[Begin Given passage]

Mark Lanegan, ex-junkie and one-time singer with Screaming Trees and Queens of the Stone Age, so fully inhabited his cover of  “The Beast in Me” on last year’s Hangover II soundtrack you could easily have assumed he'd written it. With Blues Funeral, his first full solo outing since 2004, he again uses his grated baritone to express the twilight zones of the soul. The result? A magnificent account of a life lived to within an inch of its limits. 

Bible-black and whisky-soaked this is the work of a man who was born to be living through a depression. And still, there’s a lightness of touch that carries you through almost an hour with more defiance than despair.  Maybe that’s because Lanegan's blacks come in many shades. From stoner-rock (“Gravedigger’s Song”), through electronica (“Ode to Sad Disco”) to the acoustic and baroque (“Deep Black Vanishing Train”), he matches the narrator to his subtle moods.

[End Given passage]
[Begin Information provided]

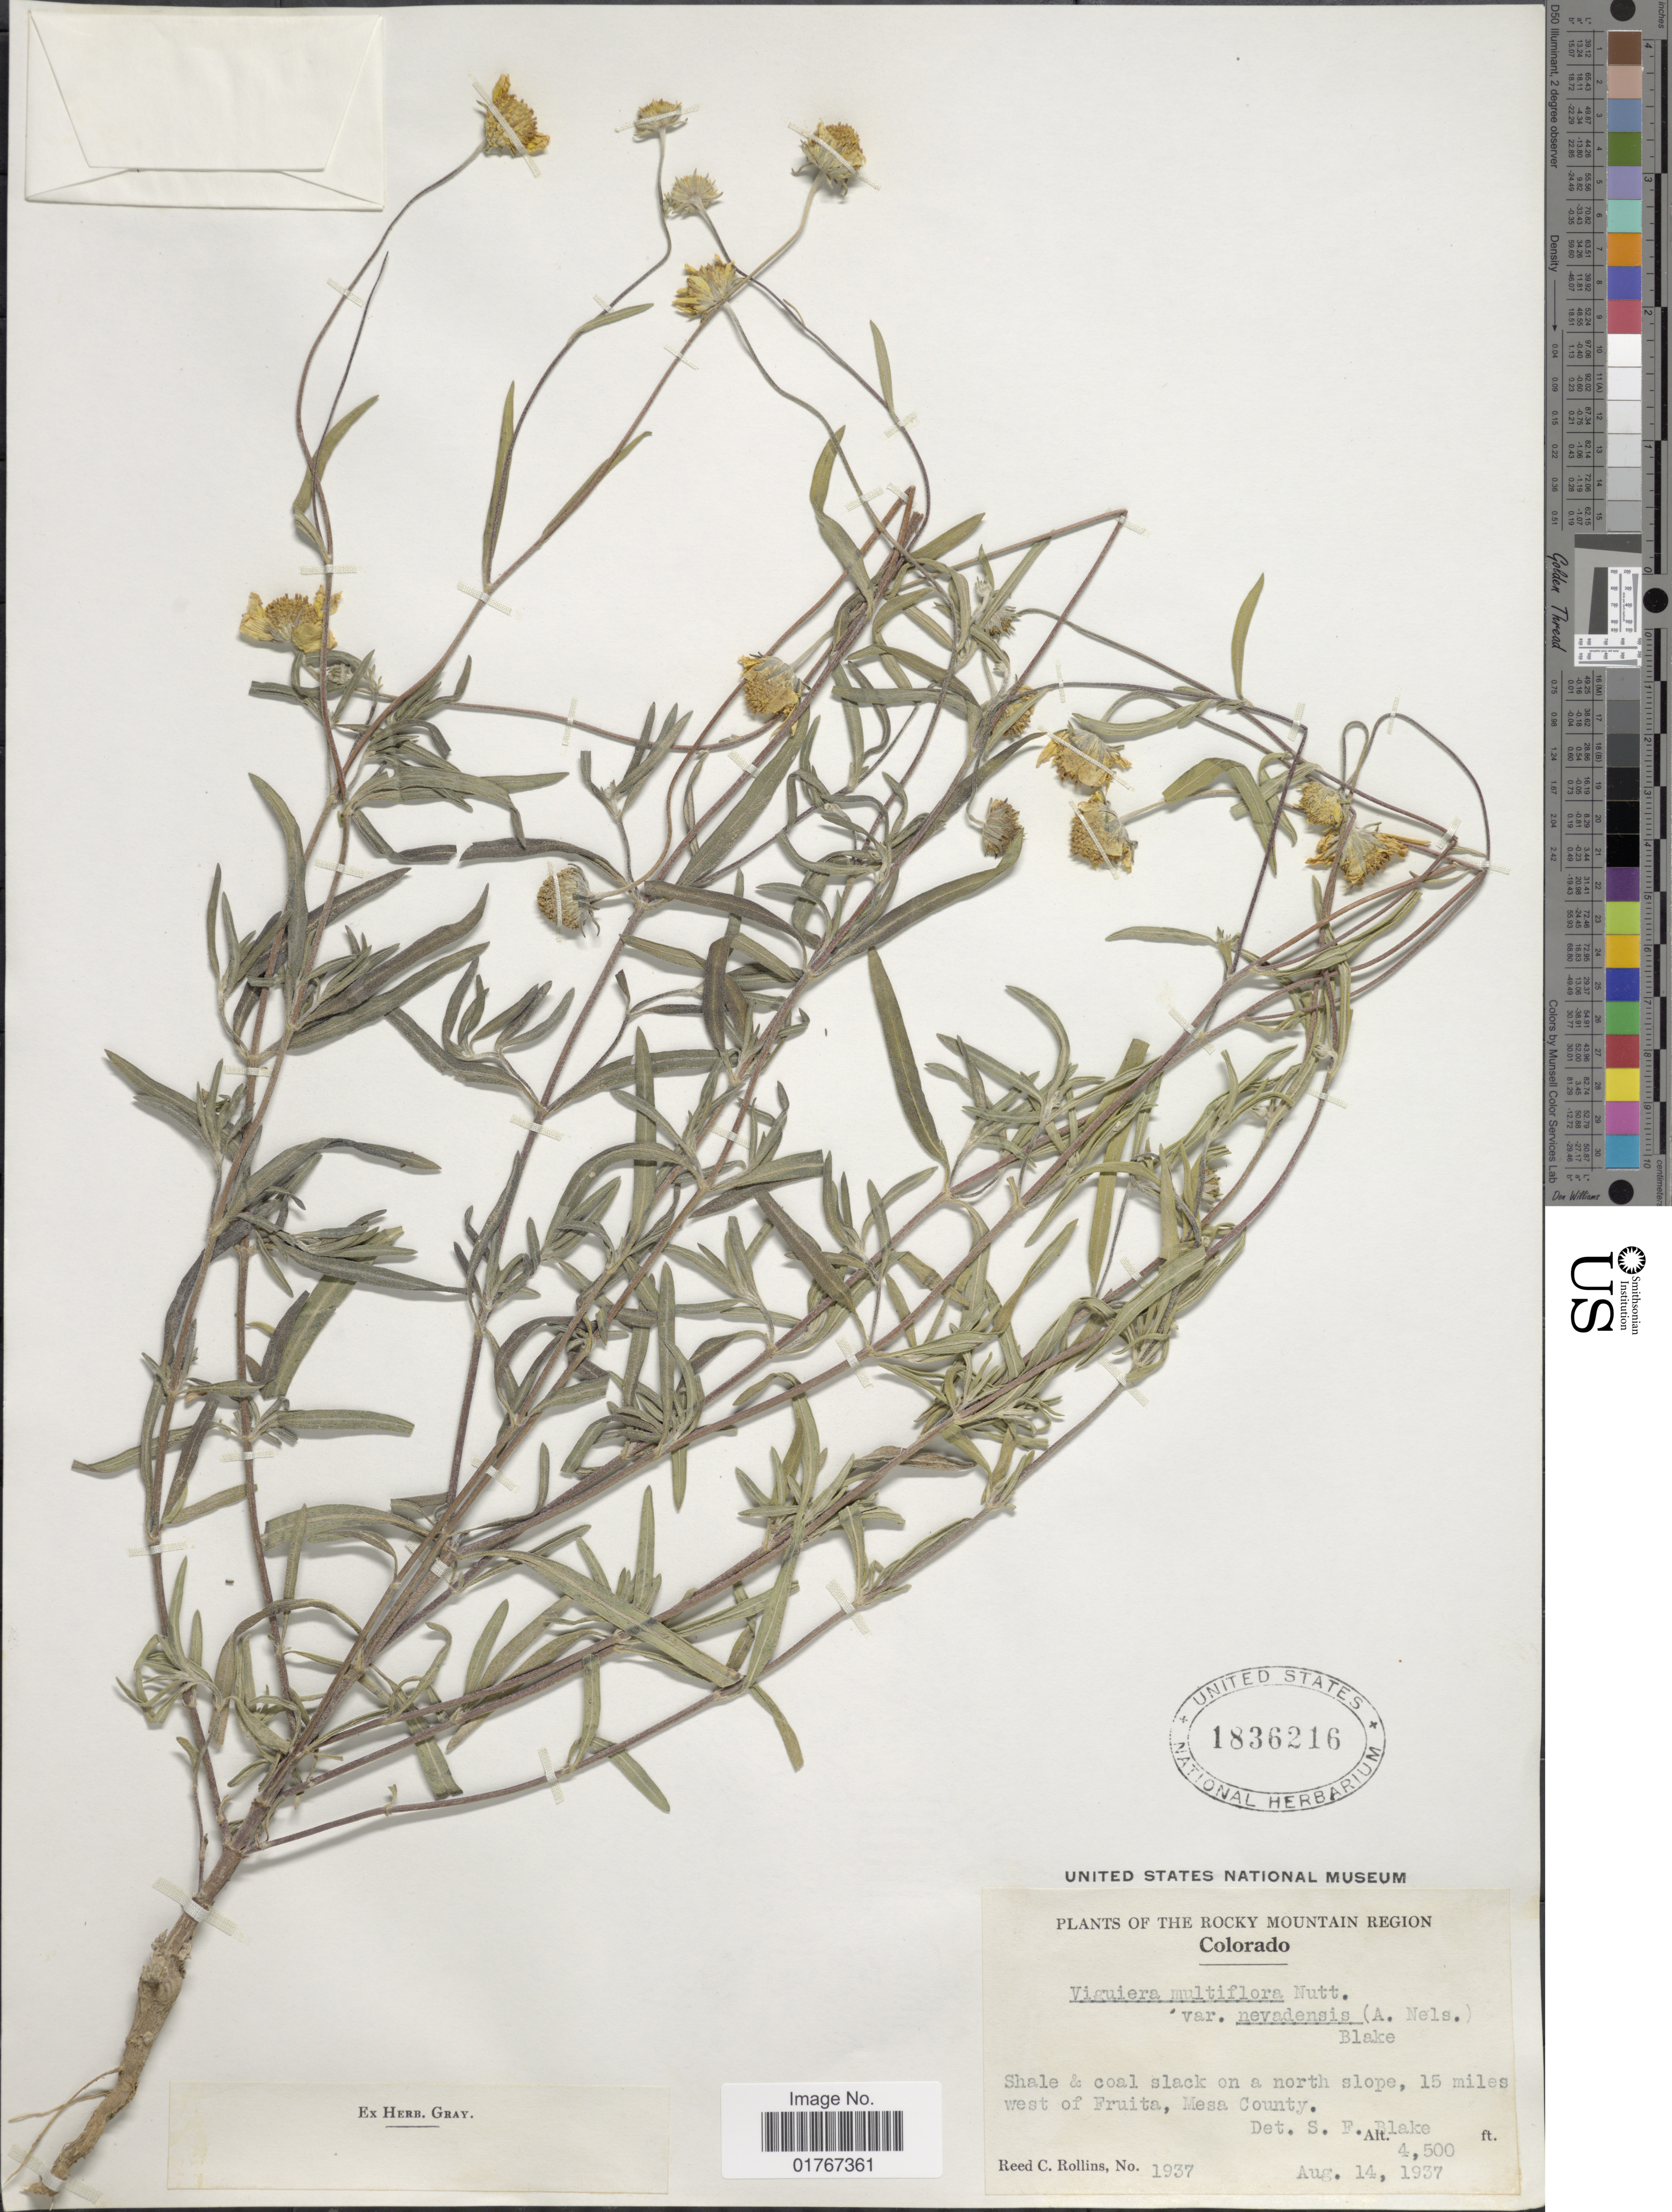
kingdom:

[End Information provided]

## Exercise details:
Reproduce the Blues Funeral review word for word, from start to finish. Rely only on the review of Blues Funeral for what follows.

## Complete answer:
Mark Lanegan, ex-junkie and one-time singer with Screaming Trees and Queens of the Stone Age, so fully inhabited his cover of  “The Beast in Me” on last year’s Hangover II soundtrack you could easily have assumed he'd written it. With Blues Funeral, his first full solo outing since 2004, he again uses his grated baritone to express the twilight zones of the soul. The result? A magnificent account of a life lived to within an inch of its limits. 

Bible-black and whisky-soaked this is the work of a man who was born to be living through a depression. And still, there’s a lightness of touch that carries you through almost an hour with more defiance than despair.  Maybe that’s because Lanegan's blacks come in many shades. From stoner-rock (“Gravedigger’s Song”), through electronica (“Ode to Sad Disco”) to the acoustic and baroque (“Deep Black Vanishing Train”), he matches the narrator to his subtle moods.